---
author: Elizabeth Czarniak (CZARNIA_ELIZ@bentley.edu)
---

We're going to use R's `esoph` dataset, about esophageal cancer cases.
We will focus on the impact of age group (`agegp`) and alcohol consumption (`alcgp`)
on the number of cases of the cancer (`ncases`).  We ask, does the interaction
between these two factors affect the number of cases?

First, we load in the dataset.  (See how to quickly load some sample data.)

In [4]:
from rdatasets import data
data = data('esoph') 
data.head()

Unnamed: 0,agegp,alcgp,tobgp,ncases,ncontrols
0,25-34,0-39g/day,0-9g/day,0,40
1,25-34,0-39g/day,10-19,0,10
2,25-34,0-39g/day,20-29,0,6
3,25-34,0-39g/day,30+,0,5
4,25-34,40-79,0-9g/day,0,27


Next, we create a model that includes the response variable we care about,
plus the two categorical variables we will be testing, as well as their
interaction term.

In [5]:
import statsmodels.api as sm
from statsmodels.formula.api import ols
# C(...) means the variable is categorical, and : means multiplication.
model = ols('ncases ~ C(alcgp) + C(agegp) + C(alcgp):C(agegp)', data = data).fit()

A two-way ANOVA with interaction tests the following three null hypotheses.

 1. There is no interaction between the two categorical variables.
    (If we reject this we do not test the other two hypotheses.)
 2. The mean response is the same across all groups of the first factor.
    (In our example, that says the mean `ncases` is the same for all age groups.)
 3. The mean response is the same across all groups of the second factor.
    (In our example, that says the mean `ncases` is the same for all alcohol consumption groups.)

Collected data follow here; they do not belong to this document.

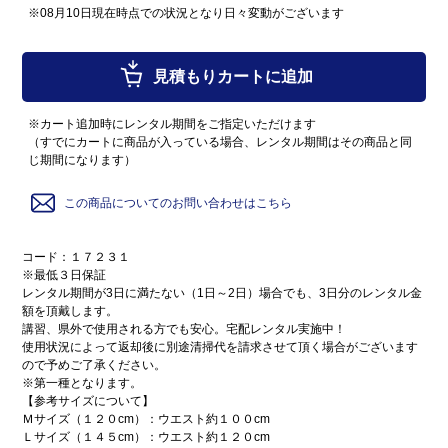
※08月10日現在時点での状況となり日々変動がございます
見積もりカートに追加
※カート追加時にレンタル期間をご指定いただけます
（すでにカートに商品が入っている場合、レンタル期間はその商品と同
じ期間になります）
この商品についてのお問い合わせはこちら
コード：１７２３１
※最低３日保証
レンタル期間が3日に満たない（1日～2日）場合でも、3日分のレンタル金
額を頂戴します。
講習、県外で使用される方でも安心。宅配レンタル実施中！
使用状況によって返却後に別途清掃代を請求させて頂く場合がございます
ので予めご了承ください。
※第一種となります。
【参考サイズについて】
Ｍサイズ（１２０cm）：ウエスト約１００cm
Ｌサイズ（１４５cm）：ウエスト約１２０cm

We choose a value, $0 \le \alpha \le 1$, as the Type I Error Rate. Let's let $\alpha=0.05$ here.

In [6]:
sm.stats.anova_lm(model, typ=2)

Unnamed: 0,sum_sq,df,F,PR(>F)
C(alcgp),52.695287,3.0,4.723387,0.004862447
C(agegp),267.026108,5.0,14.361068,2.021935e-09
C(alcgp):C(agegp),107.557743,15.0,1.928206,0.0363271
Residual,238.0,64.0,,


The $p$-value for the interaction of age group and alcohol consumption is in
the third row, final column, $3.63271\times10^{-2}$.  It is less than $\alpha$,
so we can reject the null hypothesis that age group and alcohol consumption
do not interact with regards to the number of esophageal cancer cases.  That is,
we have reason to believe that their interaction does effect the outcome.

As we stated when we listed the hypotheses to test, since we rejected the first
null hypothesis, we will not test the other two.  In the case where you failed
to reject the first null hypothesis, you could consider each $p$-value in the
first two rows of the above table, one for each of the two factors.